Abbas ragu. “Kau ingin aku menggunakannya?”

“Tidak,” jawab Maelya. “Aku ingin kau memeluk kegelapanmu. Dan melihat apakah kau masih bisa menyalakan api dalam dirimu. Tanpa harus menjadi terang bagi orang lain.”

Malam itu, Abbas duduk sendirian di ruang meditasi. Di hadapannya, Kristal Elarian bersinar samar. Ia menutup matanya dan membiarkan pikirannya masuk ke dalam

ke dalam luka, kehilangan, rasa takut… dan cinta.

Dalam kegelapan pikirannya, ia melihat Elira... terjatuh.

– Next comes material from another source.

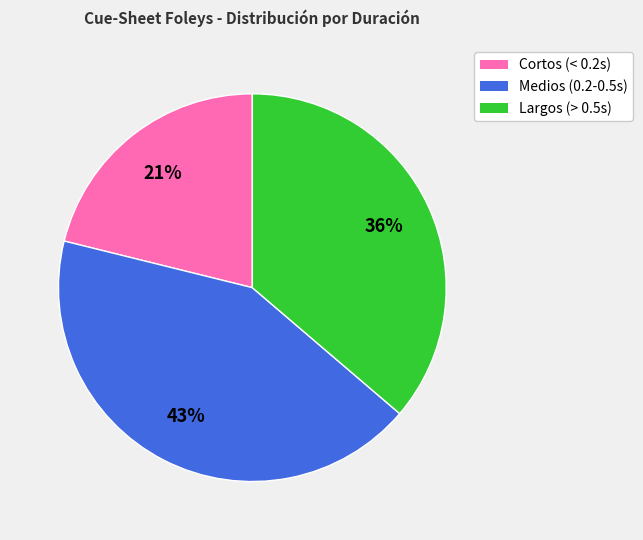

Combined, do Medios (0.2-0.5s) and Largos (> 0.5s) account for over 50%?

Yes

Ia melihat dirinya saat kehilangan ayahnya di dunia nyata.

Ia melihat Nayla, kekasihnya yang telah gugur di dunia lain, saat pertama kali ia memegang Lampu Kehidupan.

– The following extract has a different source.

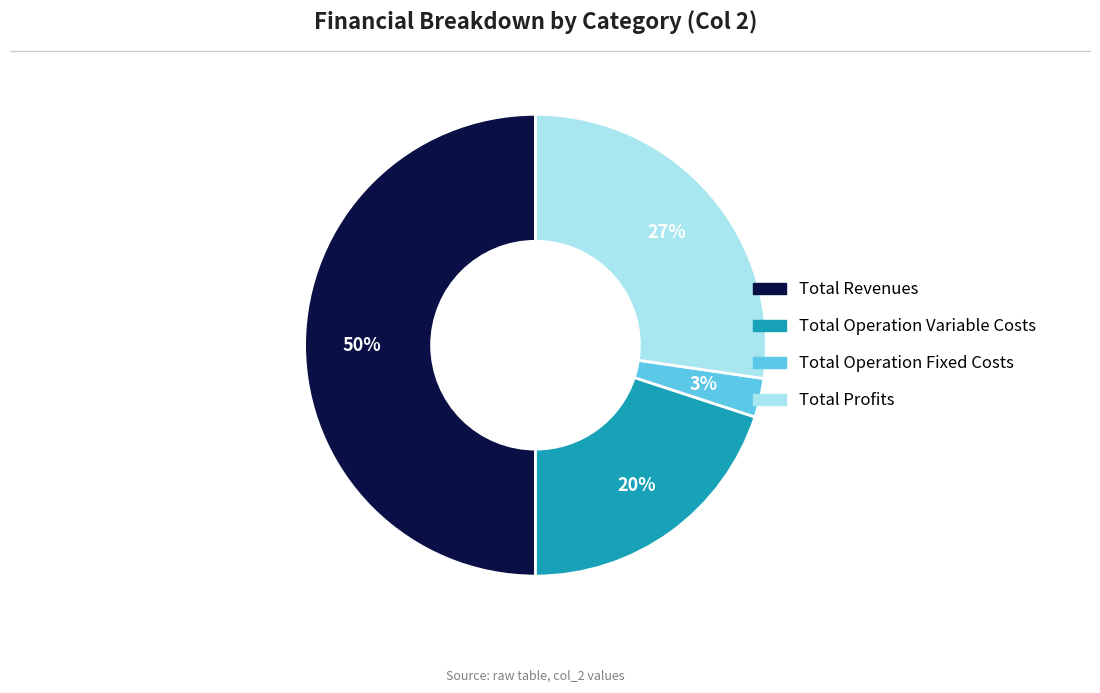

To the nearest percent, what percentage of the pie is Total Revenues?

50%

Semuanya menyatu. Luka demi luka, cahaya demi cahaya. Dan perlahan... sesuatu di dalam dirinya menyala.

Bukan seperti Solara.

Tapi lebih dalam. Lebih gelap. Dan lebih manusiawi.

Keesokan harinya, Abbas membuka matanya. Dan untuk pertama kalinya sejak lama, ia merasa... utuh. Bukan karena ia lengkap. Tapi karena ia menerima bagian dirinya yang hilang.

Di sampingnya, Kristal Elarian telah pudar. Tapi di dadanya, luka bekas Solara kini bersinar lembut. Warna putih bercampur ungu. Sebuah tanda... bahwa ia telah terbakar. Tapi belum hancur.

Kaelus menemuinya. “Bagaimana kau merasa?”

Abbas berdiri. Matanya tidak lagi menyala terang seperti dulu. Tapi sorotnya... lebih dalam.

“Sudah saatnya,” katanya.

“Untuk apa?”

Abbas menatap jendela, ke arah selatan. “Untuk menjemput masa depan. Dan menyalakan api... bukan hanya untuk melawan kegelapan. Tapi untuk memberi arti pada cahaya itu sendiri.”

Dan di kamar sunyi itu, Elira membuka matanya perlahan. Ia menatap langit-langit... dan tersenyum pelan.